Antoine Leccia président de la maison de négoce AdVini, membre de la fédération des exportateurs de vins et de spiritueux s’est félicité mercredi soir sur France Info du "chiffre d’affaires historique" des ventes à l’export de sa filière en 2015.
"Un excédent de plus de 10 milliards d’euros, qui représente 126 Airbus, on ne va pas bouder notre plaisir", a-t-il avoué.
Un succès de l’export des vins et des spiritueux qui s’explique selon Antoine Leccia par la "qualité des produits historiques et un savoir-faire ancestral." Il a aussi avancé "l’effet favorable des taux de change, notamment aux Etats-Unis" et le "rebond du marché chinois, en demi-teinte sur les deux dernières années."
En tête des exports de vins, la région bordelaise reste en tête avec "1/3 des exports", suivi du Languedoc et de "toutes les régions françaises" selon le négociant.

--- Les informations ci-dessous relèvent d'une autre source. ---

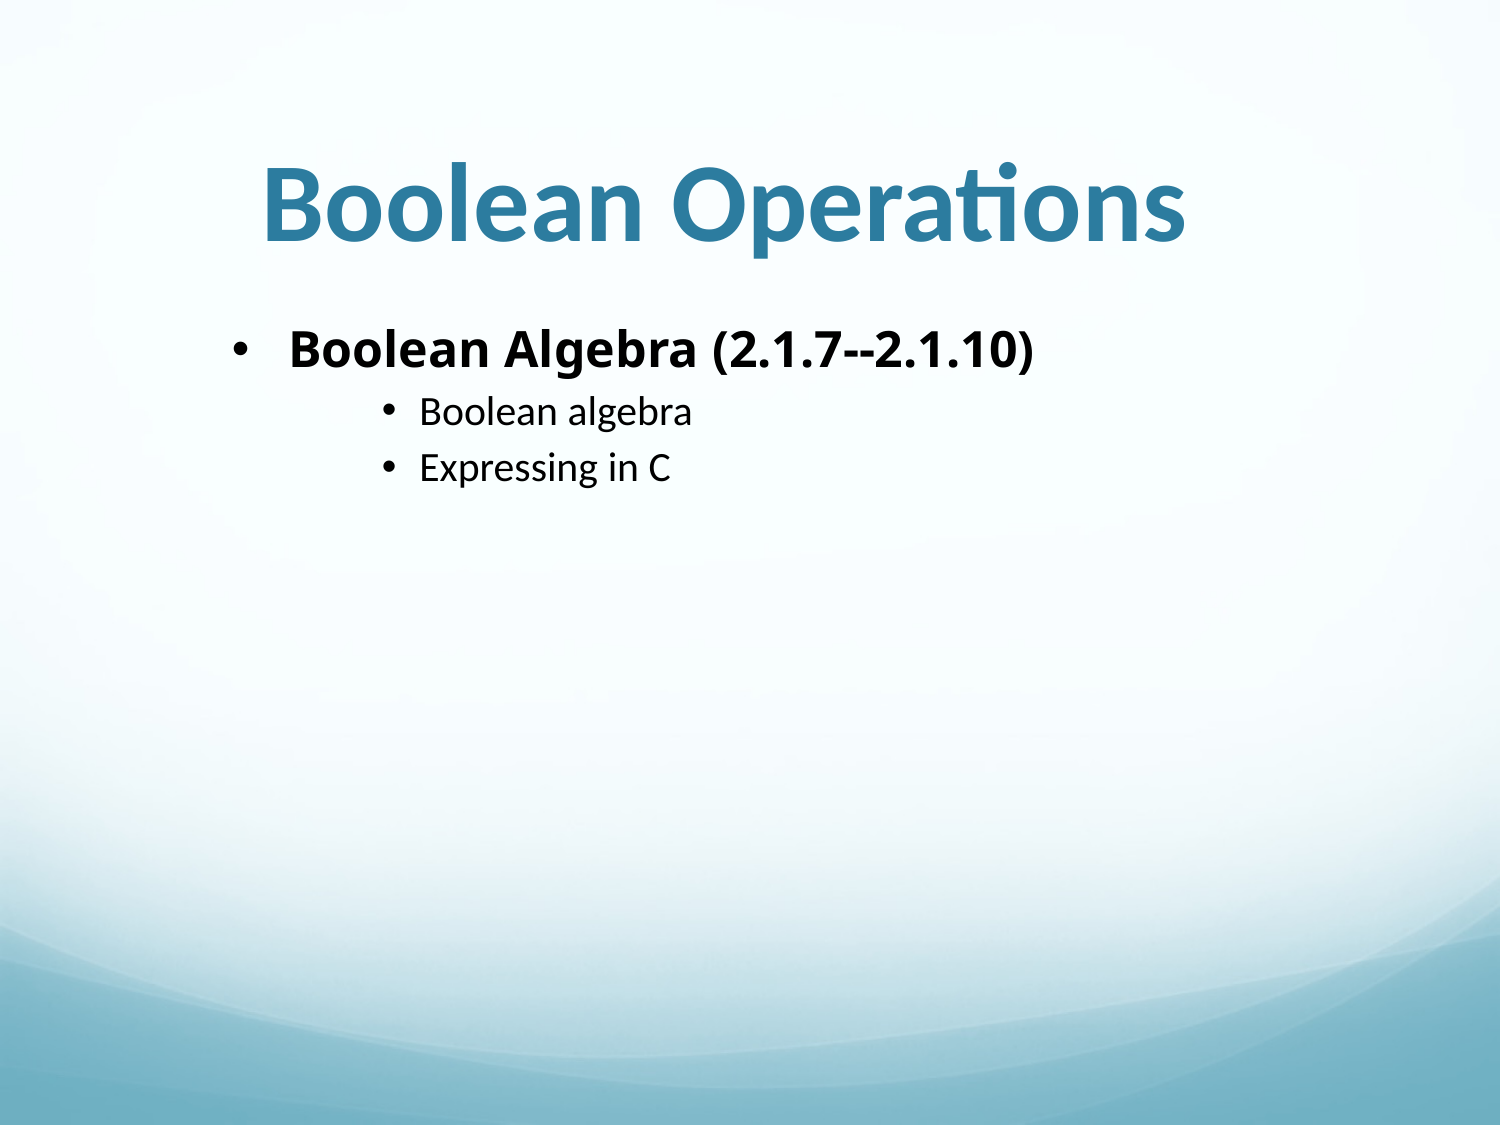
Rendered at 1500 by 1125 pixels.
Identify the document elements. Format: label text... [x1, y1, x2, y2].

picture [0, 0, 1500, 1125]
text_box Boolean Algebra (2.1.7--2.1.10) Boolean algebra Expressing in C [217, 259, 1425, 1088]
text_box Boolean Operations [150, 124, 1300, 269]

Il a également noté une forte progression pour le marché du vin rosé avec "une progression de plus de 30% cette année", précisant que le rosé, porté par la région Provence, "c’est 10% de la consommation mondiale" de vin.
Selon Antoine Leccia, seul le Beaujolais reste à la traîne.
Néanmoins il indique que "tout le monde est impliqué" dans le succès mondial des vins et spiritueux, expliquant que "les grandes maisons sont là pour tirer le marché, donner l’exemple, défricher certains marchés" et "cela permet à tout le monde de bénéficier de cette offre."
Antoine Leccia n’a toutefois pas nié la progression de la concurrence d’autres pays sur ce marché.
"Sur le plan conjoncturel, pour les vins d’appellation, valorisés, nous avons eu quelques récoltes avec moins de disponible. Donc lorsque vous n’avez pas de vins, vous montez vos prix, vous perdez des parts de marche, donc des confrères en profite comme le Chili ou l’Australie", a-t-il détaillé.
Le négociant s’est toutefois inquiété pour "les produits d’entrée de gamme" qui ont "du mal à avoir une viticulture compétitive", notamment à cause "des taxes et des accords de libre-échange qui abaissent les prix."
Il a précisé que dans ces cas d’entrée de gamme, "le consommateur va au moins cher."